When it comes right down to it, I'd have to say that the Coen Brothers are my all-time-favorite directors. They make movies exactly the way I wish I could; with a wonderful all-around sense of style, just the right amount of quirky, dark humor; beautiful camera work, the best writing and great performances from every actor, so that no matter how small the character in their films, you always remember them. Raising Arizona, The Big Lebowski and Fargo are all near the top of my all time favorites list. Everything else they've done is also top-notch, with the exception of their last two films; The Ladykillers and Intolerable Cruelty, both were far below their standards, I was afraid they'd lost it. But when No Country For Old Men was released to phenomenal reviews, I knew they were back.
There is no question that this is one of the top films of the year. If it weren't for a slight stumble towards the end, I'd be ready to call it the year's best. The old west photography by cinematographer Roger Deakins is absolutely gorgeous.

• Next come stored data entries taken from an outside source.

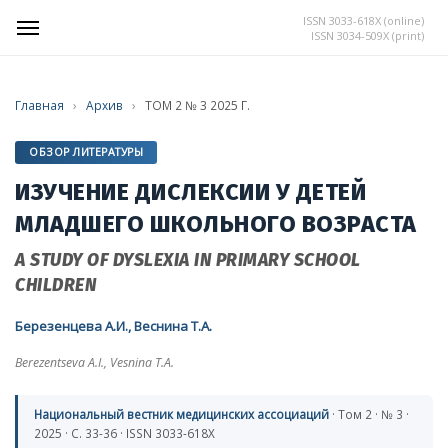
ISSN 3033-618X (online)
ISSN 3034-509X (print)
Главная
›
Архив
›
ТОМ 2 № 3 2025 Г.
ОБЗОР ЛИТЕРАТУРЫ
ИЗУЧЕНИЕ ДИСЛЕКСИИ У ДЕТЕЙ
МЛАДШЕГО ШКОЛЬНОГО ВОЗРАСТА
A STUDY OF DYSLEXIA IN PRIMARY SCHOOL
CHILDREN
Березенцева А.И., Веснина Т.А.
Berezentseva A.I., Vesnina T.A.
Национальный вестник медицинских ассоциаций
· Том 2 · № 3 ·
2025 · С. 33-36 · ISSN 3033-618X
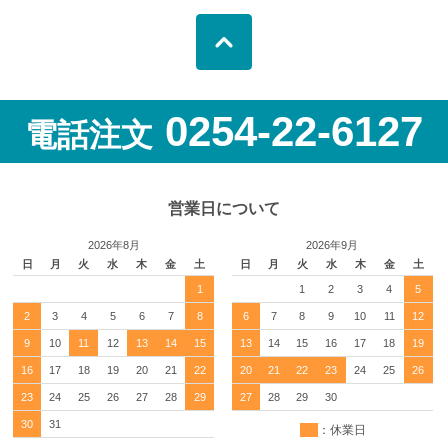
0254-22-6127
電話注文
営業日について
2026年8月
2026年9月
日
月
火
水
木
金
土
日
月
火
水
木
金
土
1
1
2
3
4
5
2
3
4
5
6
7
8
6
7
8
9
10
11
12
9
10
11
12
13
14
15
13
14
15
16
17
18
19
16
17
18
19
20
21
22
20
21
22
23
24
25
26
23
24
25
26
27
28
29
27
28
29
30
30
31
：休業日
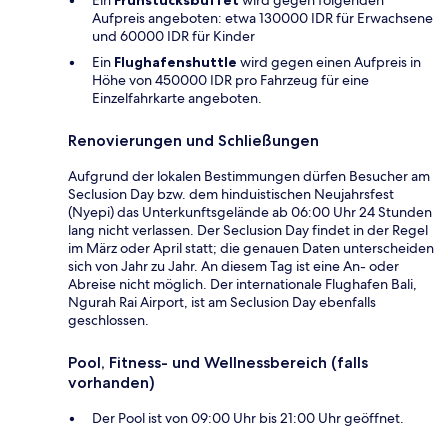
Aufpreis angeboten: etwa 130000 IDR für Erwachsene
und 60000 IDR für Kinder
Ein
Flughafenshuttle
wird gegen einen Aufpreis in
Höhe von 450000 IDR pro Fahrzeug für eine
Einzelfahrkarte angeboten.
Renovierungen und Schließungen
Aufgrund der lokalen Bestimmungen dürfen Besucher am
Seclusion Day bzw. dem hinduistischen Neujahrsfest
(Nyepi) das Unterkunftsgelände ab 06:00 Uhr 24 Stunden
lang nicht verlassen. Der Seclusion Day findet in der Regel
im März oder April statt; die genauen Daten unterscheiden
sich von Jahr zu Jahr. An diesem Tag ist eine An- oder
Abreise nicht möglich. Der internationale Flughafen Bali,
Ngurah Rai Airport, ist am Seclusion Day ebenfalls
geschlossen.
Pool, Fitness- und Wellnessbereich (falls
vorhanden)
Der Pool ist von 09:00 Uhr bis 21:00 Uhr geöffnet.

Every actor in the film is at the top of their game. A brilliant screenplay, building up the intensity with every scene, until it's almost unbearable; it's broken up occasionally with some pitch-black humor, so much so, that I was the only one laughing at some of the "jokes".

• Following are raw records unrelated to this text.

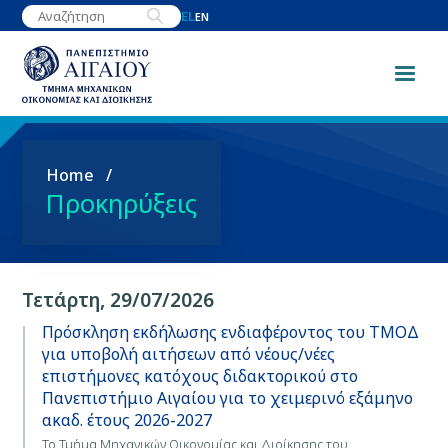
Παράκαμψη
EL
EN
προς
το
κυρίως
περιεχόμενο
Breadcrumb
Home
Προκηρύξεις
Τετάρτη, 29/07/2026
Πρόσκληση εκδήλωσης ενδιαφέροντος του ΤΜΟΔ
για υποβολή αιτήσεων από νέους/νέες
επιστήμονες κατόχους διδακτορικού στο
Πανεπιστήμιο Αιγαίου για το χειμερινό εξάμηνο
ακαδ. έτους 2026-2027
Το Τμήμα Μηχανικών Οικονομίας και Διοίκησης του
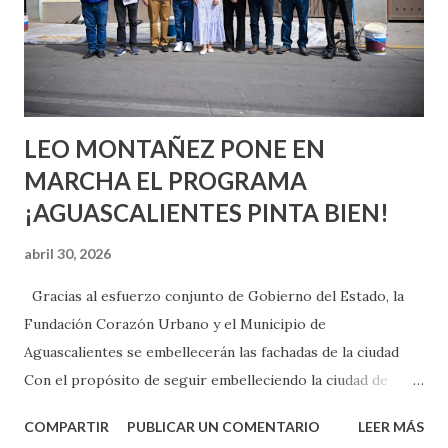
pienses que el sexo será increíble y no puedas esperar para
experimentarlo, pero como cualquier persona con
experiencia te dirá, siempre es mejor cuando ambas partes
son suficientemen...
LEO MONTAÑEZ PONE EN
MARCHA EL PROGRAMA
¡AGUASCALIENTES PINTA BIEN!
abril 30, 2026
Gracias al esfuerzo conjunto de Gobierno del Estado, la
Fundación Corazón Urbano y el Municipio de
Aguascalientes se embellecerán las fachadas de la ciudad
Con el propósito de seguir embelleciendo la ciudad de
Aguascalientes, la mañana de este jueves, el presidente
COMPARTIR
PUBLICAR UN COMENTARIO
LEER MÁS
municipal, Leo Montañez dio inicio al programa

Llewelyn Moss, played perfectly by Josh Brolin, which I had no idea he had in him as an actor, is a typical no-ambitions type of guy, who's been content to float through life. Until he runs across the aftermath of a drug deal gone wrong. Instantly his military training kicks in and he tracks down the injured guy who escaped with a suitcase full of money. He knows somebody is going to come looking for it; so he sends his wife off to her mother's and goes into hiding.
Tommy Lee Jones plays a worn-down Sheriff with old-time values; he's tracking both of them, and can't understand what the world's come too. It's for him, that the film is named. Woody Harrelson shows up in a very cool, little role, as another professional killer who's sent to reign in Anton.
It's getting near the end of the film and I'm deeply involved in the game of cat and mouse between Llewelyn and Anton, it's the most tense filmmaking I've witnessed in a long time. Llewelyn gives Anton more trouble than he's probably ever had to deal with. And just when you think that Llewelyn actually has a chance to survive, the film veers off in a weird, unsatisfying way. Suddenly we're behind on the events and seeing the film from a new perspective. One woman at my screening explained it quite simply, "That ending was stupid!"I wouldn't go that far; I understood everything that happened, and there are some very cool pieces to it, but to be thrown off the track of such a beautiful narrative was unnerving. I really need to see it again, to try understand what the Coen's were doing here. Next time I watch the film I'll be expecting it, and hopefully have a better grasp on why they made this choice. I'll post my thoughts again then.
For now, make sure to see this film, hopefully with some friends who you can discuss the ending with.